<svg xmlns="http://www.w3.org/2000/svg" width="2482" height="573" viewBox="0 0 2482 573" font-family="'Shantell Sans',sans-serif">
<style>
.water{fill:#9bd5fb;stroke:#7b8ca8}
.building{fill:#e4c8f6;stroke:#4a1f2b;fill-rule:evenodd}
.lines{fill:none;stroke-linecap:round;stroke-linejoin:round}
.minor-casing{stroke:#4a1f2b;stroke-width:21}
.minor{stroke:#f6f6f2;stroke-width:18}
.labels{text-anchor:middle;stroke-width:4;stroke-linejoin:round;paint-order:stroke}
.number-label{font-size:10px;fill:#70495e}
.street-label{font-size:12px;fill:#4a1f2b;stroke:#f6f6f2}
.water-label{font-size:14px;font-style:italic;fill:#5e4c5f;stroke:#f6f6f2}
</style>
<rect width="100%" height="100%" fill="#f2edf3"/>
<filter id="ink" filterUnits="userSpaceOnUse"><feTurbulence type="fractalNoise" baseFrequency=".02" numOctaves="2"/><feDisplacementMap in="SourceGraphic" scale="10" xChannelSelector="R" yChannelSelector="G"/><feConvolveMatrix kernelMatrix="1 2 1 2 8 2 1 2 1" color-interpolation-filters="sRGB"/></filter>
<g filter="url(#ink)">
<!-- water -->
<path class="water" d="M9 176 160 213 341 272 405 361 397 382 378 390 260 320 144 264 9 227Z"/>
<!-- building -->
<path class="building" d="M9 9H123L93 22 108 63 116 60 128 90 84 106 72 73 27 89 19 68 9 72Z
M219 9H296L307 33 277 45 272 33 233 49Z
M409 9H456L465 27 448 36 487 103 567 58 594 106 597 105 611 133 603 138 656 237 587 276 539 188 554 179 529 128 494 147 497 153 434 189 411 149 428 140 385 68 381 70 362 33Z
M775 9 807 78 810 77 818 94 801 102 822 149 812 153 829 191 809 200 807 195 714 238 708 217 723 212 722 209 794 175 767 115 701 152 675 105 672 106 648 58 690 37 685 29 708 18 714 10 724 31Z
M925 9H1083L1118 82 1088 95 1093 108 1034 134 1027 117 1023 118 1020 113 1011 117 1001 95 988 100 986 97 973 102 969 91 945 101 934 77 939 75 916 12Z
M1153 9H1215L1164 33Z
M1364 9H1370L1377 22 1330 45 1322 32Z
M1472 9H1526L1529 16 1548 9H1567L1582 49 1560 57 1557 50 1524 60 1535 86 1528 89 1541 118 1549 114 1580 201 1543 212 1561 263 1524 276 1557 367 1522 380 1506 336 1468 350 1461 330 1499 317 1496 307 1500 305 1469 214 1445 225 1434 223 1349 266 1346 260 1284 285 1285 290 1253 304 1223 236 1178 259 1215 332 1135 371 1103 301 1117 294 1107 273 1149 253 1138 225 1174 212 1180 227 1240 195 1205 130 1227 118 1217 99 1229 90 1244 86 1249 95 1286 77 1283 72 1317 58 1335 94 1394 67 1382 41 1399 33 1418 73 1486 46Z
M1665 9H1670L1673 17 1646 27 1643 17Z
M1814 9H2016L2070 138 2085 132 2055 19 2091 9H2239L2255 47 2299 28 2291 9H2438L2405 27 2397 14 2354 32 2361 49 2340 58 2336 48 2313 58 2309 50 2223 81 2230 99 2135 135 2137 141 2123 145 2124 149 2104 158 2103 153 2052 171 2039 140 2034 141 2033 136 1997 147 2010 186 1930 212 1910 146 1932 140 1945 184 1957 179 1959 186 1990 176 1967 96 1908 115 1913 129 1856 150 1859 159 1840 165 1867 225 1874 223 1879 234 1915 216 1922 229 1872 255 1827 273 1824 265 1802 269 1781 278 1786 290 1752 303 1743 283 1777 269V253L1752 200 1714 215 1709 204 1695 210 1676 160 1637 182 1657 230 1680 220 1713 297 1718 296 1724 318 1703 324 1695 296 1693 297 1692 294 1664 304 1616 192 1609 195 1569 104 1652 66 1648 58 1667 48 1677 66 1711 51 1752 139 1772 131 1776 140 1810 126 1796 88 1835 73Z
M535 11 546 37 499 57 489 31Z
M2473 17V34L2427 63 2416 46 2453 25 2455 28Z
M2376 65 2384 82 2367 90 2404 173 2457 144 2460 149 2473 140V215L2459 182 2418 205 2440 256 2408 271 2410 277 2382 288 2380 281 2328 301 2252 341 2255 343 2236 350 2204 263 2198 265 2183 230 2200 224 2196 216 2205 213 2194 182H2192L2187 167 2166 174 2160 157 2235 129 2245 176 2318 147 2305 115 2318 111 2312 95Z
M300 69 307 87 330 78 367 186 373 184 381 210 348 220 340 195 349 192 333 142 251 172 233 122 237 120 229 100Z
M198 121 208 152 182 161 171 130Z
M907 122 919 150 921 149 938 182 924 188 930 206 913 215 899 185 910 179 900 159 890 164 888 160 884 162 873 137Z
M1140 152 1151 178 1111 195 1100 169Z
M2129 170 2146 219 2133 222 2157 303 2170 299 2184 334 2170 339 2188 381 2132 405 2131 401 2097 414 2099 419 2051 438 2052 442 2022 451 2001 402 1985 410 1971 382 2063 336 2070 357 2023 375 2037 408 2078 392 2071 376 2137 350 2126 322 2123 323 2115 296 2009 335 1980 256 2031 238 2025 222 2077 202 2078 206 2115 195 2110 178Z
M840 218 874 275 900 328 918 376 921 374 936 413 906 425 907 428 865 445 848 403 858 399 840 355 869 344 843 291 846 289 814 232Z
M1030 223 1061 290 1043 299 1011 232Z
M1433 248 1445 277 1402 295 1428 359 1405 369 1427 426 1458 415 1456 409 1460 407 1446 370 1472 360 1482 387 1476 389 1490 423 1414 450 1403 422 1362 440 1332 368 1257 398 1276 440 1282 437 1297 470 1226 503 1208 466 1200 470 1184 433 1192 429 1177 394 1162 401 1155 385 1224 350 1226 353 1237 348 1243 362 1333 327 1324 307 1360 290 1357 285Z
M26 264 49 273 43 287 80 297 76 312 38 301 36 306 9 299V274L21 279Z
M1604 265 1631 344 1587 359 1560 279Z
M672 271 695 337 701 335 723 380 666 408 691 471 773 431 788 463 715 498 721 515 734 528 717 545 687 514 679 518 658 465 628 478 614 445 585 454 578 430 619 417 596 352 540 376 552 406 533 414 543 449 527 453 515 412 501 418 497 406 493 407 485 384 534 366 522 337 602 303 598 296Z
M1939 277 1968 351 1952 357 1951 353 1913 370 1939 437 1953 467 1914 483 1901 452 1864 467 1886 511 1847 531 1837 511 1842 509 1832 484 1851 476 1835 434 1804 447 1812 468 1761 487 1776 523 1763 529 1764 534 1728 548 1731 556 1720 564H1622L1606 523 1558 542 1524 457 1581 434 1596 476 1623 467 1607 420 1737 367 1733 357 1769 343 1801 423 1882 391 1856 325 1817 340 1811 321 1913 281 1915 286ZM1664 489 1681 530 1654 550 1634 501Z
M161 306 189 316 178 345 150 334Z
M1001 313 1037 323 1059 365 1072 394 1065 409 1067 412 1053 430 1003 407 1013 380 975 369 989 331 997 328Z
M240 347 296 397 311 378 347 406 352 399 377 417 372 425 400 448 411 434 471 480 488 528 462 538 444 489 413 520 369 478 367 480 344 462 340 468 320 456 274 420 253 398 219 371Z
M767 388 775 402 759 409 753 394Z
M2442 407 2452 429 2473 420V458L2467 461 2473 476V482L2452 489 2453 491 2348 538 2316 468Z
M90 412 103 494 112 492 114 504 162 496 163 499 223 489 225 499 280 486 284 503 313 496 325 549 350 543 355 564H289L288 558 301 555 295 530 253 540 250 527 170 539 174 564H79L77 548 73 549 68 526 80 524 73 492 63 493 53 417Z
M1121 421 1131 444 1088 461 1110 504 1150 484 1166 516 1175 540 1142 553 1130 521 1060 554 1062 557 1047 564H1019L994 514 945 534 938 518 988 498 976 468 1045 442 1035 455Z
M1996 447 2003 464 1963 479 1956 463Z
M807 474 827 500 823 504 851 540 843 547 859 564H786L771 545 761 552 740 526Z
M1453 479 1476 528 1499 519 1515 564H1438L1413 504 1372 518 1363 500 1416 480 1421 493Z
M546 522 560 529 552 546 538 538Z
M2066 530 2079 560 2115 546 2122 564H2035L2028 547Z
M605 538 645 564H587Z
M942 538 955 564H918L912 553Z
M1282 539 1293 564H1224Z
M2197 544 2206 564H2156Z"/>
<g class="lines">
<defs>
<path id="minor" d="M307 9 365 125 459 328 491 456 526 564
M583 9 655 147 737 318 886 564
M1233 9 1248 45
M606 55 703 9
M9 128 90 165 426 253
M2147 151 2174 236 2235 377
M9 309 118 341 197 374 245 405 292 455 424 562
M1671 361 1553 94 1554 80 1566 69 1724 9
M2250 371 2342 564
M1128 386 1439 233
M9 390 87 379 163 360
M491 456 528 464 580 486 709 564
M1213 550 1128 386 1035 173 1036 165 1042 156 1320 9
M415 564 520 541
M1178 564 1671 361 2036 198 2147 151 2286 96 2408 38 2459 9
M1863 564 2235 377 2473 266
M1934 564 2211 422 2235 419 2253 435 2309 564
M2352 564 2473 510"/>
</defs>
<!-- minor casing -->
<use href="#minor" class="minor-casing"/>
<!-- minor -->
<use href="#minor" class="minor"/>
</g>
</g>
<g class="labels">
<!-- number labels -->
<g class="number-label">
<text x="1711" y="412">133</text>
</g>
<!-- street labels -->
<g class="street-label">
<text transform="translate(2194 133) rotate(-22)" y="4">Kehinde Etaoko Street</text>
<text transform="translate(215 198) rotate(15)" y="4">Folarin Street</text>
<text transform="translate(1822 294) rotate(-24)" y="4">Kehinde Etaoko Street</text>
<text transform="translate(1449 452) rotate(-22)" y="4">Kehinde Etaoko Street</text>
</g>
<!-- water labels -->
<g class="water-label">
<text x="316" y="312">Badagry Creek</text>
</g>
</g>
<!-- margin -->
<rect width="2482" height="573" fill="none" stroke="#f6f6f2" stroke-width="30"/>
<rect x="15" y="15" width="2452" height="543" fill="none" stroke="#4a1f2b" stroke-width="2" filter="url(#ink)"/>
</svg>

DIRECTIONS FOR THIS TASK
From the material above, set down exactly the lines starting at the one with "M1282 539 1293 564H1224Z" and ending at the one with "M9 309 118 341", end lines included.

RESULT OF THE TASK
M1282 539 1293 564H1224Z
M2197 544 2206 564H2156Z"/>
<g class="lines">
<defs>
<path id="minor" d="M307 9 365 125 459 328 491 456 526 564
M583 9 655 147 737 318 886 564
M1233 9 1248 45
M606 55 703 9
M9 128 90 165 426 253
M2147 151 2174 236 2235 377
M9 309 118 341 197 374 245 405 292 455 424 562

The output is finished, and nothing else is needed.